I'm saving my tears for the more serious journalists who are being routinely silenced for hard-hitting investigative journalism. Take the case of Kevin Vandenbroek, a Michigan radio personality who was sacked
after substantiating claims of bribery at the top of the Republican House Leadership. Apparently, threatening civil servants with dismissal for correctly pricing the Medicare drug bill wasn't enough; someone offered Michigan Republican Nick Smith $100,000 for his son's political campaign if he'd switch his no vote to yes. After initially sounding off about this, Smith himself was silenced. After switching his story, Smith was nailed by Vandenbroek's recording of his initial account. That, plus a couple more offenses against the Powers That Be (a terse email to a conservative bigot and a question about W's veracity in his Tim Russert interview) got Vandenbroek fired. In a country where the media were truly liberal, a scoop like that would get you a raise (and maybe a Peabody nomination).

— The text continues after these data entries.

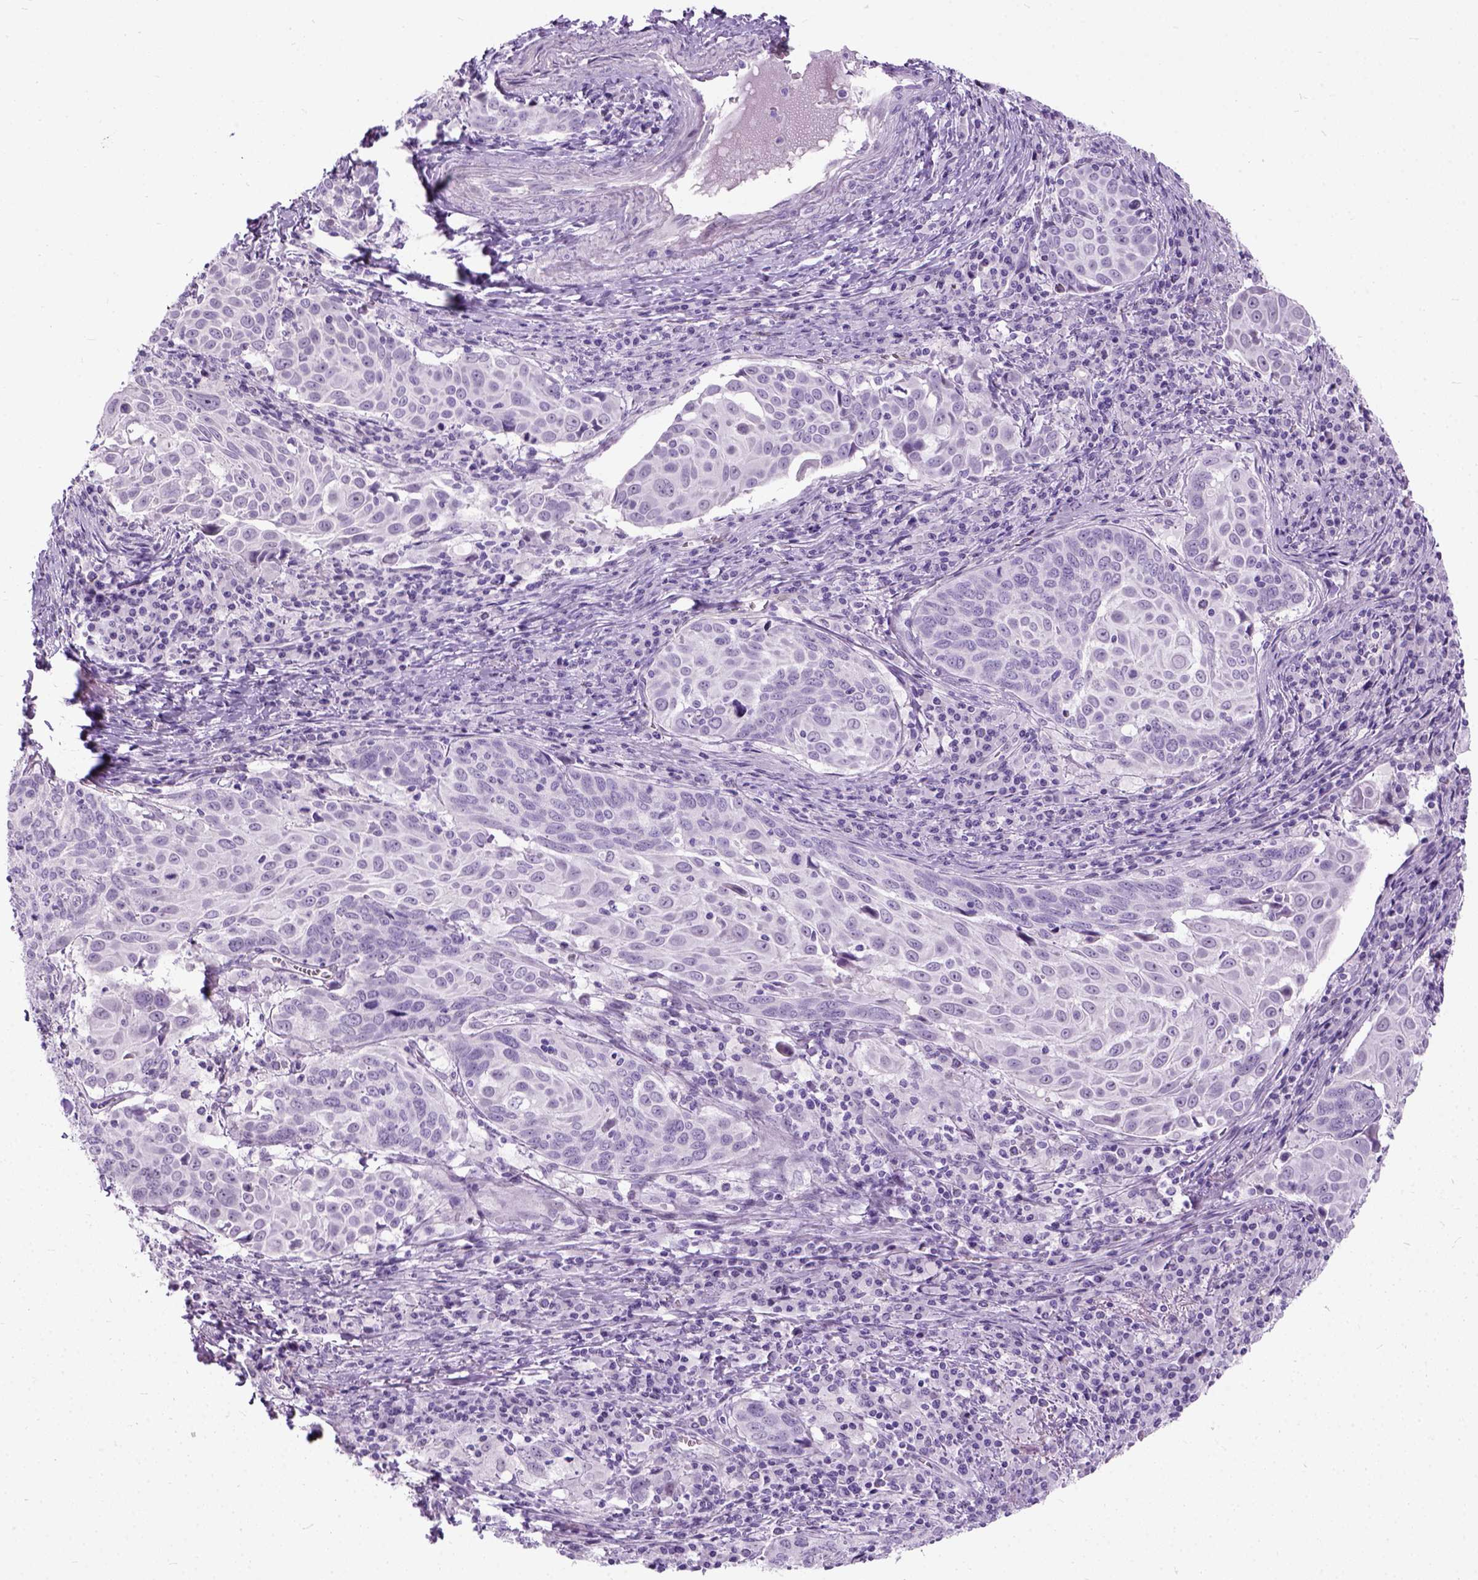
{"staining": {"intensity": "negative", "quantity": "none", "location": "none"}, "tissue": "lung cancer", "cell_type": "Tumor cells", "image_type": "cancer", "snomed": [{"axis": "morphology", "description": "Squamous cell carcinoma, NOS"}, {"axis": "topography", "description": "Lung"}], "caption": "This is an immunohistochemistry (IHC) image of human lung cancer (squamous cell carcinoma). There is no positivity in tumor cells.", "gene": "AXDND1", "patient": {"sex": "male", "age": 57}}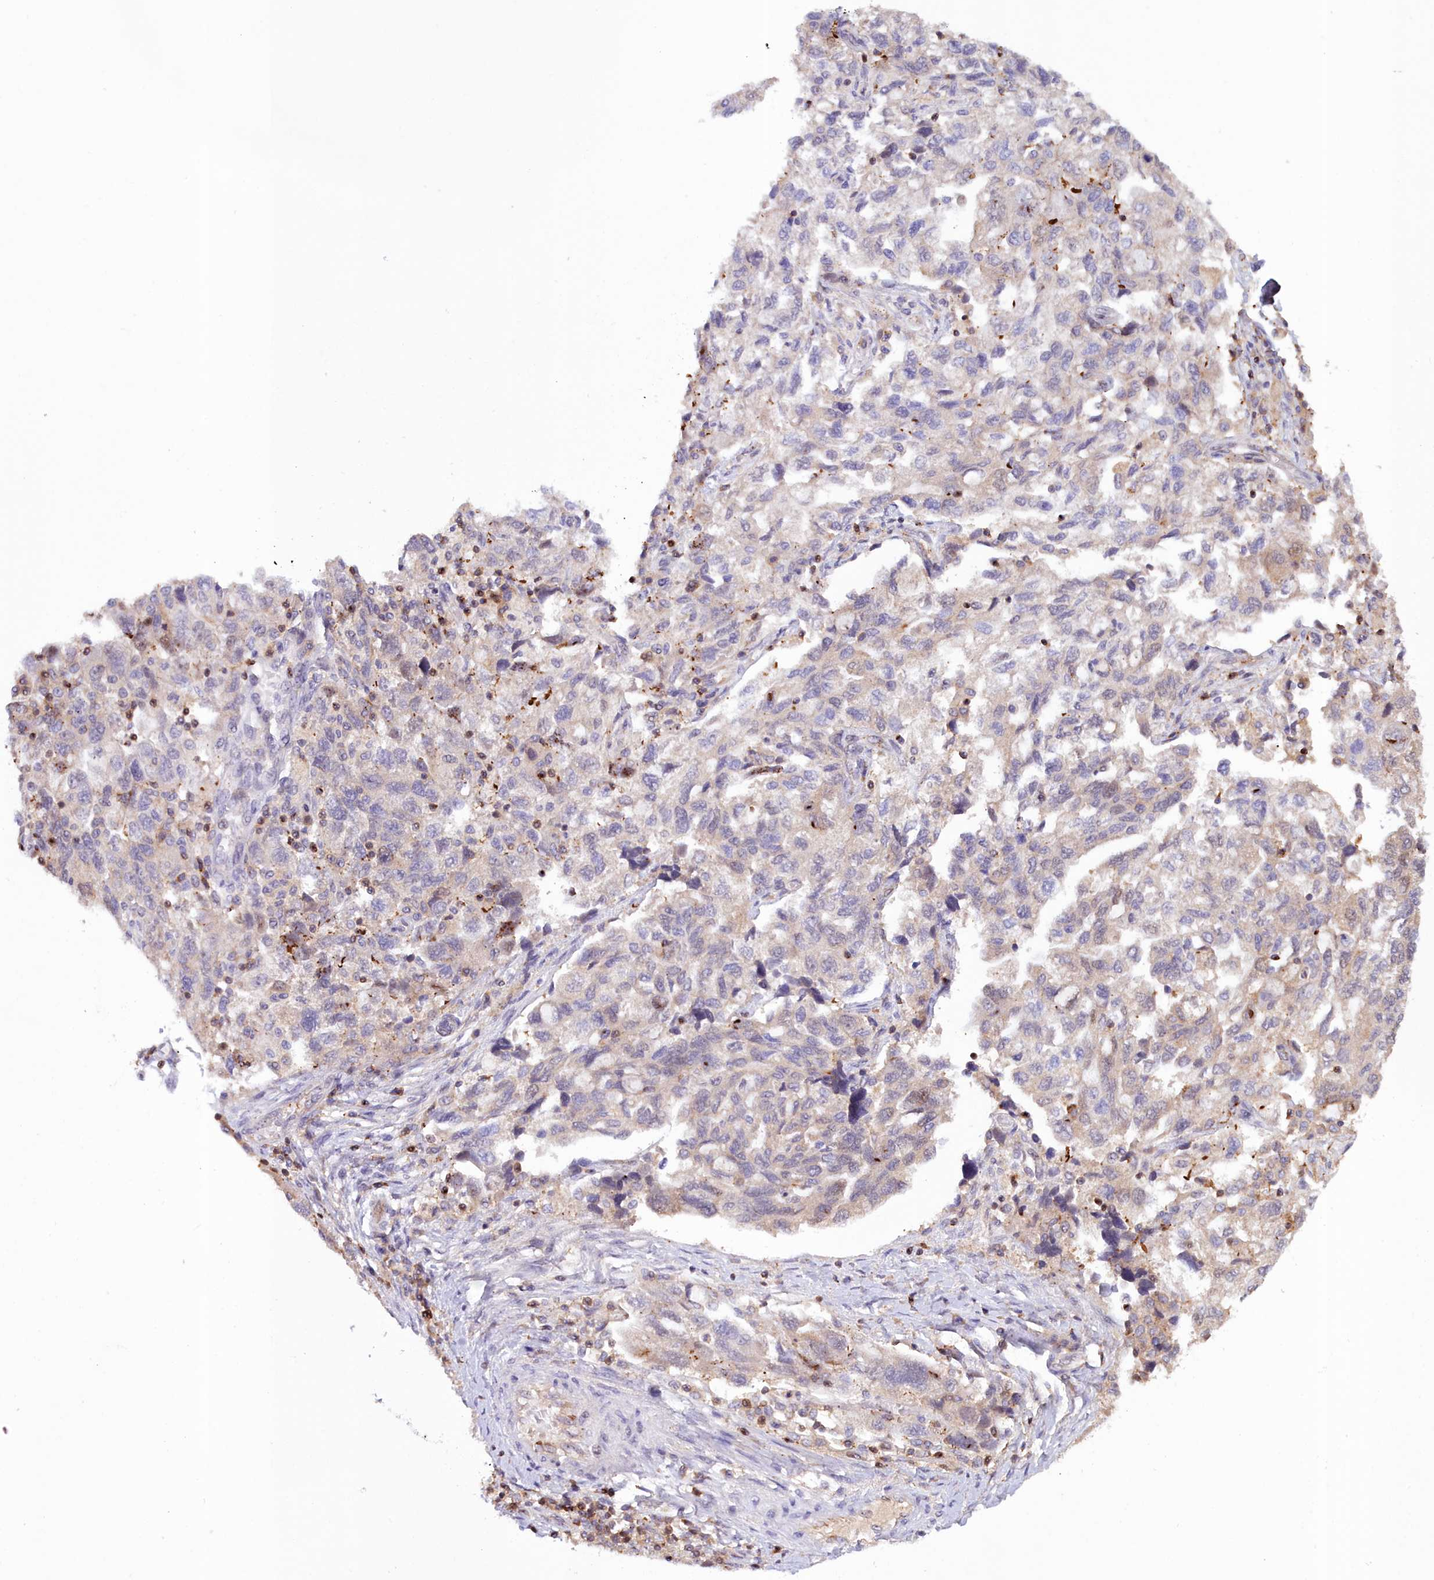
{"staining": {"intensity": "weak", "quantity": "<25%", "location": "cytoplasmic/membranous,nuclear"}, "tissue": "ovarian cancer", "cell_type": "Tumor cells", "image_type": "cancer", "snomed": [{"axis": "morphology", "description": "Carcinoma, NOS"}, {"axis": "morphology", "description": "Cystadenocarcinoma, serous, NOS"}, {"axis": "topography", "description": "Ovary"}], "caption": "Human ovarian carcinoma stained for a protein using immunohistochemistry (IHC) shows no positivity in tumor cells.", "gene": "NEURL4", "patient": {"sex": "female", "age": 69}}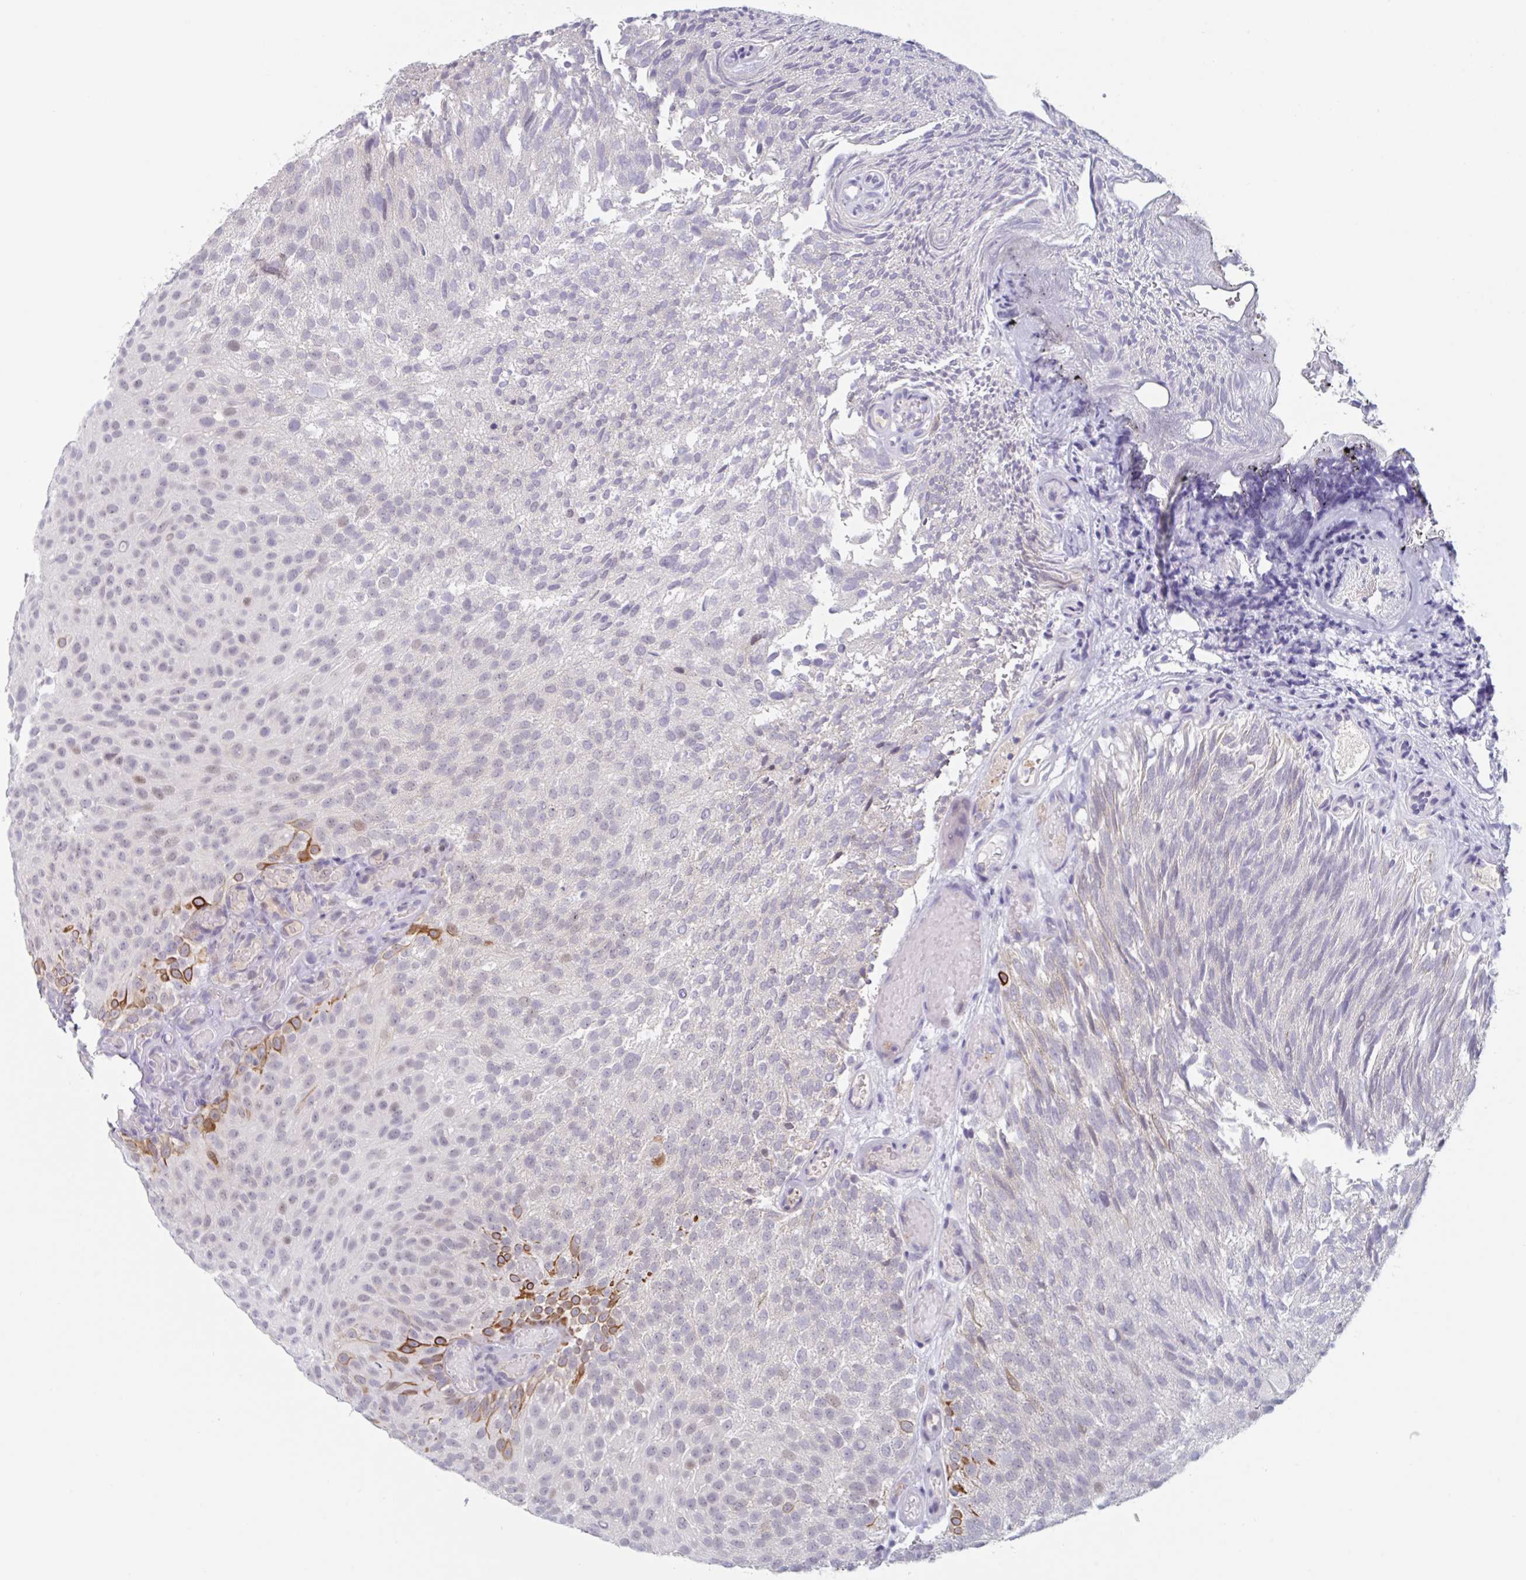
{"staining": {"intensity": "moderate", "quantity": "<25%", "location": "cytoplasmic/membranous,nuclear"}, "tissue": "urothelial cancer", "cell_type": "Tumor cells", "image_type": "cancer", "snomed": [{"axis": "morphology", "description": "Urothelial carcinoma, Low grade"}, {"axis": "topography", "description": "Urinary bladder"}], "caption": "The micrograph demonstrates staining of urothelial cancer, revealing moderate cytoplasmic/membranous and nuclear protein positivity (brown color) within tumor cells.", "gene": "KDM4D", "patient": {"sex": "male", "age": 78}}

The truth is, Vandenbroek will probably be OK-- and Lord knows Stern has ridden the gravy train (diarrhea train?) long enough the he won't be eating cat food in his early retirement. In any case, I'm beginning to think that Janet Jackson's nipple did us all a favor--by encouraging the Right's censoriousness to overstep its bounds, they have showed even the fart joke set just how bad things have gotten here in the United States of T&A.